====== Material for this exercise

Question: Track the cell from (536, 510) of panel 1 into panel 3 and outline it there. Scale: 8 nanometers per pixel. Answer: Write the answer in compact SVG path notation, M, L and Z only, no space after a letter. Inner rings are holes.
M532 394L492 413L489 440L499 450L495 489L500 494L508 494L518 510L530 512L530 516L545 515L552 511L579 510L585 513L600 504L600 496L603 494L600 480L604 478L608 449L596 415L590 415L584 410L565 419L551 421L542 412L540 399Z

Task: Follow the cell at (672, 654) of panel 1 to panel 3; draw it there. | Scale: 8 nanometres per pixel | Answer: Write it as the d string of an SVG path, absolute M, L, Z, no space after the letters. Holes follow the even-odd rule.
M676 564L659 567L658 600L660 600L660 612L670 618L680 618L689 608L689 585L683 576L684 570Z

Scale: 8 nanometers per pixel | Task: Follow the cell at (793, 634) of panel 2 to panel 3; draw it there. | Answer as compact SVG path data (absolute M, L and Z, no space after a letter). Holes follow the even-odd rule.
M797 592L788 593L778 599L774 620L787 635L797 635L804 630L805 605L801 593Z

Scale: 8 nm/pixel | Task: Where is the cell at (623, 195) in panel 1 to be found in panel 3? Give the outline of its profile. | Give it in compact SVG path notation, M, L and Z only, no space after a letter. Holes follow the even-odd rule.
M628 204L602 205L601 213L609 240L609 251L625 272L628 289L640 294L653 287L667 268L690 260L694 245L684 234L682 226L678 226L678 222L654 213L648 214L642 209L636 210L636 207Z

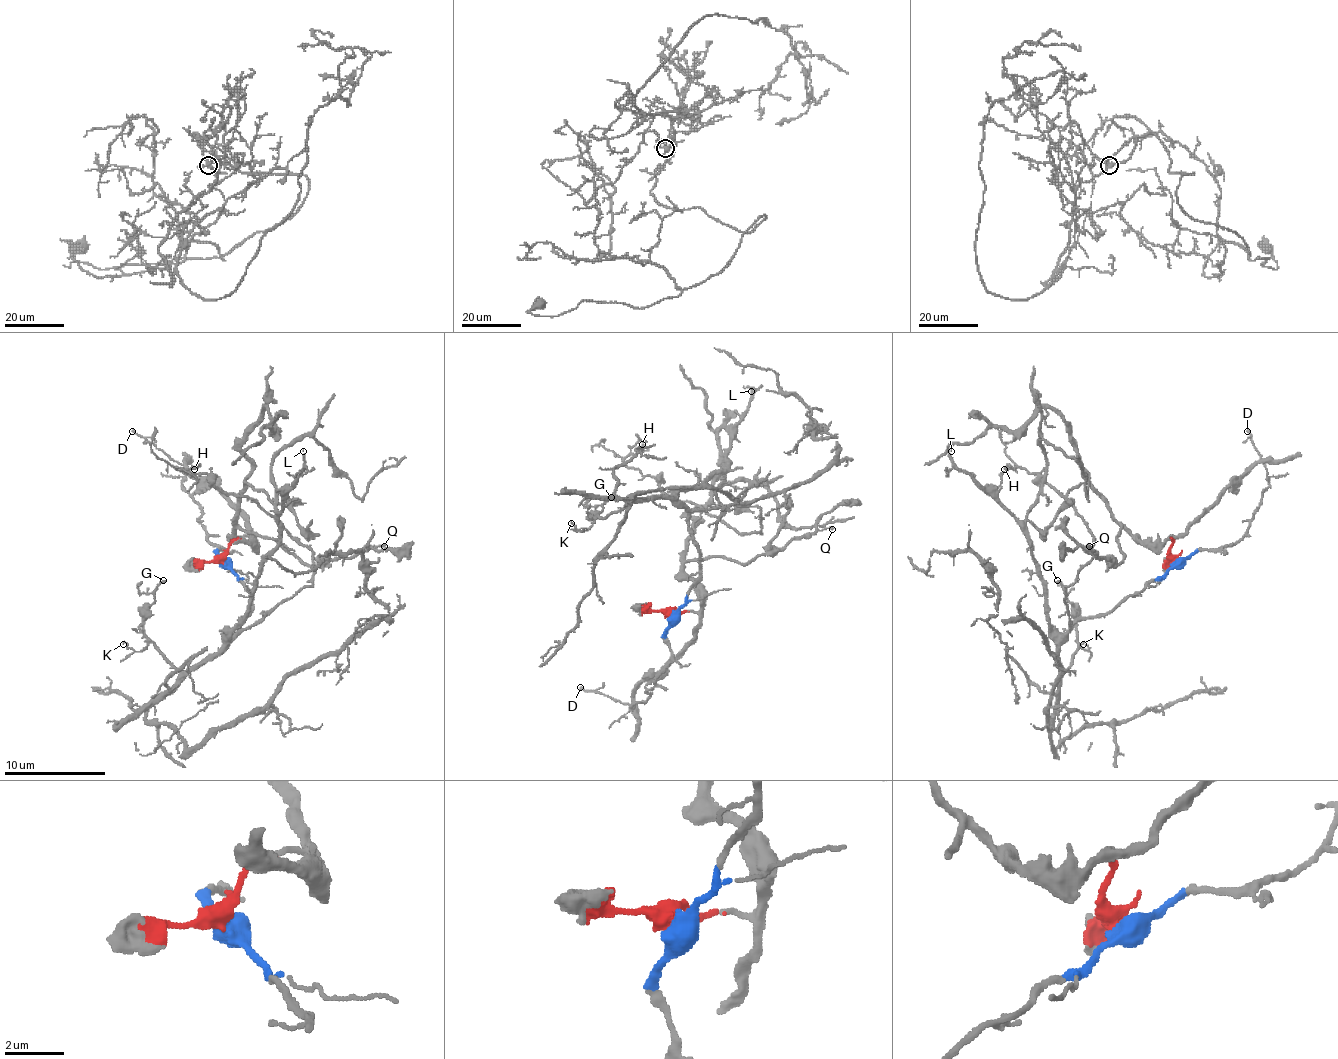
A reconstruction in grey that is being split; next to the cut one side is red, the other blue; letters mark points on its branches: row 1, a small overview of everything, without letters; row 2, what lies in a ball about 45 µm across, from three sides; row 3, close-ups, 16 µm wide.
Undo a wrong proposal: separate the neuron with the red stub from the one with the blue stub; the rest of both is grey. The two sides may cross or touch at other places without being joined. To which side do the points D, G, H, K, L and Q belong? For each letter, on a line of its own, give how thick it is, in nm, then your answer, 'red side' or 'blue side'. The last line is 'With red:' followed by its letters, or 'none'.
D: calibre 120 nm; blue side
G: calibre 150 nm; blue side
H: calibre 120 nm; blue side
K: calibre 110 nm; blue side
L: calibre 170 nm; blue side
Q: calibre 150 nm; red side
With red: Q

============

What is needed is an exact repeat of every entry above, with the pictures left out.

Result of this task:
Question: Track the cell from (536, 510) of panel 1 into panel 3 and outline it there. Scale: 8 nanometers per pixel. Answer: Write the answer in compact SVG path notation, M, L and Z only, no space after a letter. Inner rings are holes.
M532 394L492 413L489 440L499 450L495 489L500 494L508 494L518 510L530 512L530 516L545 515L552 511L579 510L585 513L600 504L600 496L603 494L600 480L604 478L608 449L596 415L590 415L584 410L565 419L551 421L542 412L540 399Z

Task: Follow the cell at (672, 654) of panel 1 to panel 3; draw it there. | Scale: 8 nanometres per pixel | Answer: Write it as the d string of an SVG path, absolute M, L, Z, no space after the letters. Holes follow the even-odd rule.
M676 564L659 567L658 600L660 600L660 612L670 618L680 618L689 608L689 585L683 576L684 570Z

Scale: 8 nanometers per pixel | Task: Follow the cell at (793, 634) of panel 2 to panel 3; draw it there. | Answer as compact SVG path data (absolute M, L and Z, no space after a letter). Holes follow the even-odd rule.
M797 592L788 593L778 599L774 620L787 635L797 635L804 630L805 605L801 593Z

Scale: 8 nm/pixel | Task: Where is the cell at (623, 195) in panel 1 to be found in panel 3? Give the outline of its profile. | Give it in compact SVG path notation, M, L and Z only, no space after a letter. Holes follow the even-odd rule.
M628 204L602 205L601 213L609 240L609 251L625 272L628 289L640 294L653 287L667 268L690 260L694 245L684 234L682 226L678 226L678 222L654 213L648 214L642 209L636 210L636 207Z

A reconstruction in grey that is being split; next to the cut one side is red, the other blue; letters mark points on its branches: row 1, a small overview of everything, without letters; row 2, what lies in a ball about 45 µm across, from three sides; row 3, close-ups, 16 µm wide.
Undo a wrong proposal: separate the neuron with the red stub from the one with the blue stub; the rest of both is grey. The two sides may cross or touch at other places without being joined. To which side do the points D, G, H, K, L and Q belong? For each letter, on a line of its own, give how thick it is, in nm, then your answer, 'red side' or 'blue side'. The last line is 'With red:' followed by its letters, or 'none'.
D: calibre 120 nm; blue side
G: calibre 150 nm; blue side
H: calibre 120 nm; blue side
K: calibre 110 nm; blue side
L: calibre 170 nm; blue side
Q: calibre 150 nm; red side
With red: Q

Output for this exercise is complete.